Взяв с него клятву, что он никому ничего не расскажет, Борька, понизив голос, сообщил, что вообще-то Левка играл с Лангаем на Машу. И проиграл.
– А тут ты ввязался и всю обедню им испортил. Ты видел глаза у Лангая? Он сегодня сигарет с травкой принес. Так что они могли тебе и вломить.
Раскрывая тайны Левкиной компании, Пыженко проводил Севку до железнодорожной линии. Дальше Севка поехал на велосипеде. И неожиданно до него донесся звук мотоциклетного мотора. Оглянувшись, Севка увидел, что со стороны двухэтажных деревянных бараков наперерез ему летит «Ява». За рулем был Левка, а сзади у него сидел Батон. Севка догадался, куда спешит Трухин со своим подручным, и что за этим должно последовать. Он понял: единственная надежда – велосипед и ноги. Герасимов развернул своего «стального коня» в сторону болота, надеясь, что там, среди кочек, «Ява» не пройдет. Но было уже поздно, Левка догнал его и передним колесом протаранил велик. Севка полетел кувырком. Оглушенный, он сделал попытку подняться и услышал далекий голос Трухина.
– От меня еще никто не уходил. Говоришь, Тарабыкин тебя научил? Он бы еще тебя бегать научил.
Севка почувствовал, что у него выворачивают карманы, выгребают все, что было в них. Краем глаза он увидел, как, оглядываясь по сторонам, из-за сарая к ним подходил Ваза Лангаев.
– А где остальные? – спросил Трухин.
– А я их в банк положил, – поднимаясь на ноги, съязвил Севка. – Хочу, как и ты, купить себе золотую медаль.
– Лучше закажи себе сосновый гроб, дворняга.
Несмотря на свое плачевное состояние, Севка был доволен, что сумел, хоть и словами, но укусить Трухина, что успел отдать часть денег Пыженко и что им достанется всего ничего. Но в это время к ним подошел Лангаев, нагнулся к Герасимову, достал сигарету, затем спросил: не желает ли Севка попробовать, как он сказал, курнуть.

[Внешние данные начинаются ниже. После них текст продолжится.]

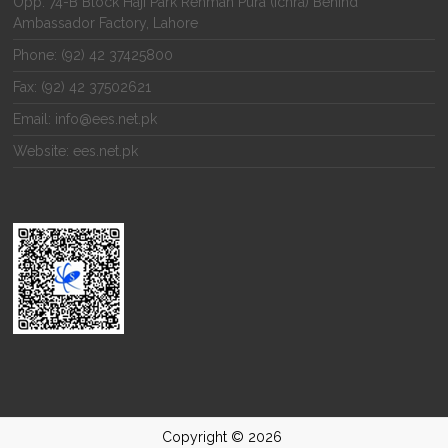
Opp. 74-B Block Haji Park Rehman Pura (Ichra) Behind
Ambassador Factory, Lahore
Phone: (92) 42 37425800
Fax: (92) 42 37502621
Email: info@ees.net.pk
Website: ees.net.pk
Copyright © 2026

Севка отрицательно мотнул головой. Лангаев пустил дымное кольцо и подмигнул Трухину. Но Севку ударил не он, откуда-то сбоку коротким тычком его ударил Батон.
– Сильно умным стал, – пояснил он. – Смотри, а то сейчас вырвем тебе язык и в задницу запихаем. А если увидим, что ты подойдешь к Машке, пеняй на себя.

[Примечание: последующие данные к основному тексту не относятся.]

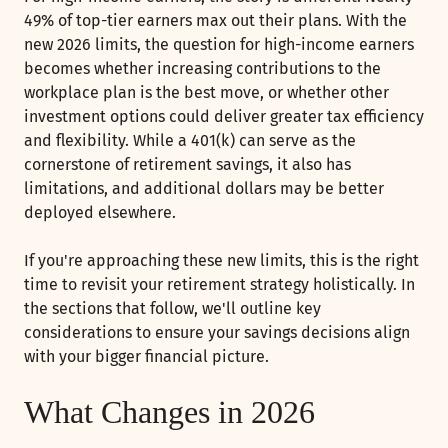
49% of top-tier earners max out their plans. With the
new 2026 limits, the question for high-income earners
becomes whether increasing contributions to the
workplace plan is the best move, or whether other
investment options could deliver greater tax efficiency
and flexibility. While a 401(k) can serve as the
cornerstone of retirement savings, it also has
limitations, and additional dollars may be better
deployed elsewhere.
If you're approaching these new limits, this is the right
time to revisit your retirement strategy holistically. In
the sections that follow, we'll outline key
considerations to ensure your savings decisions align
with your bigger financial picture.
What Changes in 2026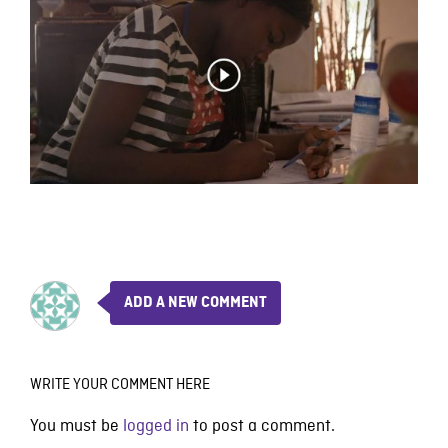
ADD A NEW COMMENT
WRITE YOUR COMMENT HERE
You must be
logged in
to post a comment.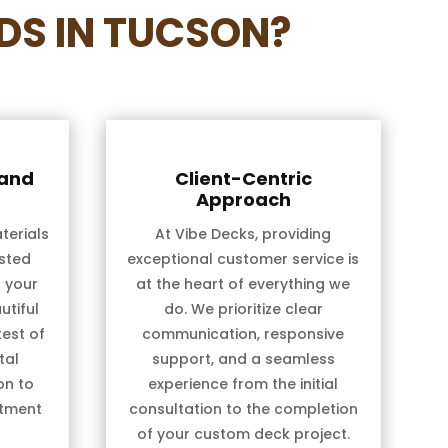
DS IN TUCSON?
 and
Client-Centric
Approach
terials
At Vibe Decks, providing
sted
exceptional customer service is
t your
at the heart of everything we
utiful
do. We prioritize clear
test of
communication, responsive
tal
support, and a seamless
on to
experience from the initial
stment
consultation to the completion
of your custom deck project.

Нет, на этот раз Севка не расплакался, он провел пальцами по губам и увидел кровь. В школу он пришел с пустыми карманами. Выходило, что и домой вернется, как и всегда, с разбитыми губами. Это как бы подтверждало все то же грустное правило: ему, кроме синяков, ничего не полагалось. И даже к Гладковской запретили подходить! Выходило, что деньги были лишь поводом для расправы. Неужели Левка не смог простить ему Маши? Что не он, а Севка пришел ей на помощь? Но, скорее всего, не мог простить независимости. То, что потерял сам. И то, что вряд ли Маша простит сегодняшнюю игру ему, Левке Трухину.
В это время Батон решил наградить его прощальным пинком. Вообще-то Севка ждал, что такая концовка может последовать и, увернувшись от удара, рукой снизу вверх придал батоновой ноге по ходу дополнительное ускорение. Тот, не удержавшись, шмякнулся в грязь. Произошло все так неожиданно, и Батон, когда до него дошло, что это Севка уложил его на землю, заорал:
– Лева, бей его!
Но ударил его Лангаев. Коротким и жестким ударом в скулу. Севка успел развернуть голову, и хорошего удара не получилось. Дальше все пошло, как в замедленной съемке, на него со всех сторон полетели руки и ноги. Севка успевал только увертываться. И все же он пропускал удары: спасало то, что они мешали друг другу. После одного из таких ударов ему стало безразлично, сколько он сегодня принесет домой синяков. Что-то темное и обжигающее качнулось в нем и взорвалось. Но при этом он с некоторым удивлением отметил, что голова у него остается холодной и трезвой. Даже, пожалуй, еще трезвее, чем секунду назад, трезвее, чем при игре в карты.
«Да они же обкурились!» – мелькнуло у него.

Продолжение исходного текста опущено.